Manually Searching Advisories and Blogs for Threat Data--"Who's Got Time for That?" presented at Shmoocon 2015

by Elvis Hovor, Shimon Modi,

Summary : Threat intelligence is generating a lot of buzz, and many vendors/industry driven initiatives are focused on addressing how enterprises can leverage threat intelligence. Despite the appearance that cyber threat intelligence is structured and well formatted, most enterprise receive threat intelligence from external sources in unstructured text format, in forms of advisories, email bulletins, chat forums etc. Threat intelligence is most relevant when it is timely and actionable. The status quo of using human analysts to process threat data and determine its relevance is inefficient and does not scale either.

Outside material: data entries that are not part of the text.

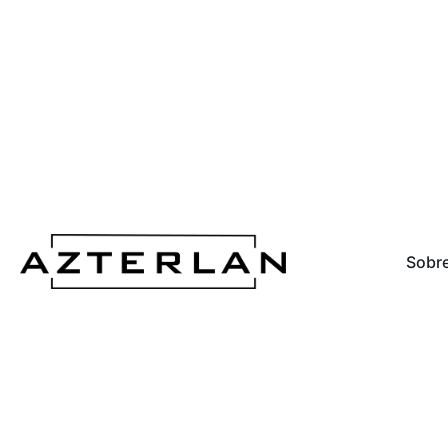
Sobre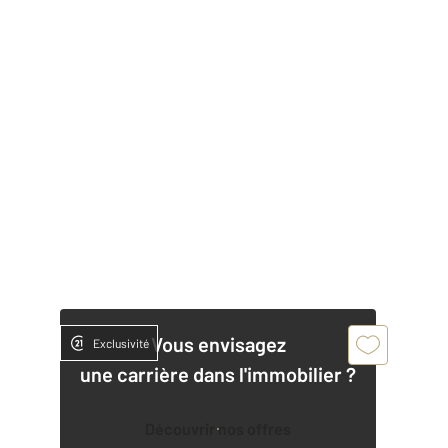
Vous envisagez
Exclusivité
une carrière dans l'immobilier ?
Découvrir nos offres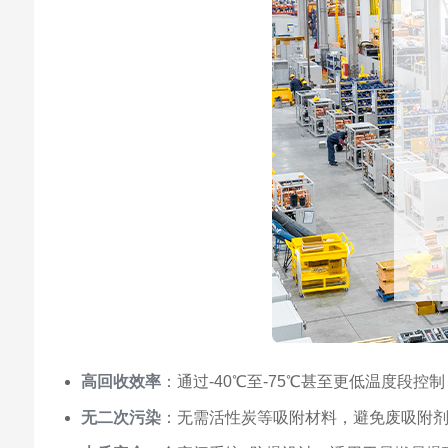
高回收效率
：通过-40℃至-75℃甚至更低温度段
无二次污染
：无需活性炭等吸附材料，避免废吸附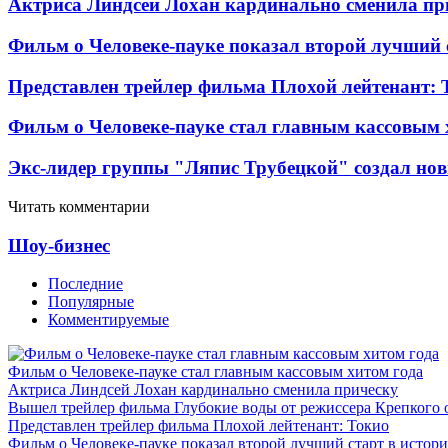
Актриса Линдсей Лохан кардинально сменила пр
Фильм о Человеке-пауке показал второй лучший 
Представлен трейлер фильма Плохой лейтенант: 
Фильм о Человеке-пауке стал главным кассовым 
Экс-лидер группы "Ляпис Трубецкой" создал но
Читать комментарии
Шоу-бизнес
Последние
Популярные
Комментируемые
Фильм о Человеке-пауке стал главным кассовым хитом года
Актриса Линдсей Лохан кардинально сменила прическу
Вышел трейлер фильма Глубокие воды от режиссера Крепкого 
Представлен трейлер фильма Плохой лейтенант: Токио
Фильм о Человеке-пауке показал второй лучший старт в истор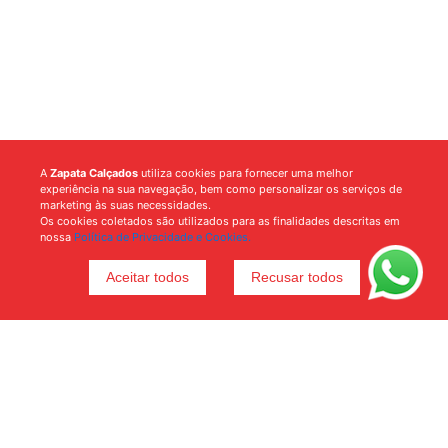
A
Zapata Calçados
utiliza cookies para fornecer uma melhor
experiência na sua navegação, bem como personalizar os serviços de
marketing às suas necessidades.
Os cookies coletados são utilizados para as finalidades descritas em
nossa
Política de Privacidade e Cookies.
Aceitar todos
Recusar todos
Voltar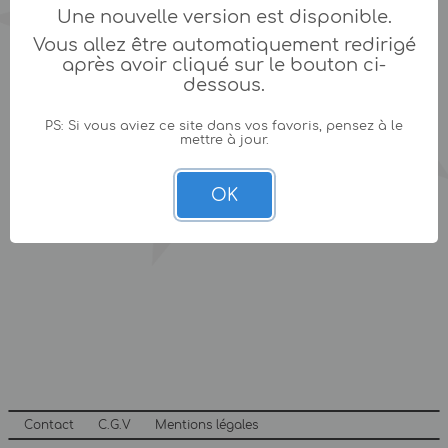
Une nouvelle version est disponible.
Vous allez être automatiquement redirigé
après avoir cliqué sur le bouton ci-
dessous.
PS: Si vous aviez ce site dans vos favoris, pensez à le
mettre à jour.
OK
Contact
C.G.V
Mentions légales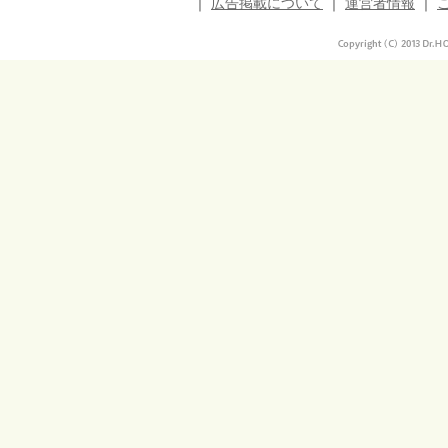
｜
広告掲載について
｜
運営者情報
｜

We have developed a solution that increases automation of extracting threat data from unstructured sources and mapping them to the various STIX data constructs, in effect converting it into a structured form. This has several benefits:
Allows human analyst to focus on analysis, and not spend time parsing text through a document
Increases machine readability by converting incoming data into structured format
Apply customized contextualization and prioritization filters to the extraction process
We have developed this solution on OpenNLP, a natural language processing toolkit. We will demonstrate how to process a batch of threat advisories and prioritize them for analysts to review based on predefined analyst preferences.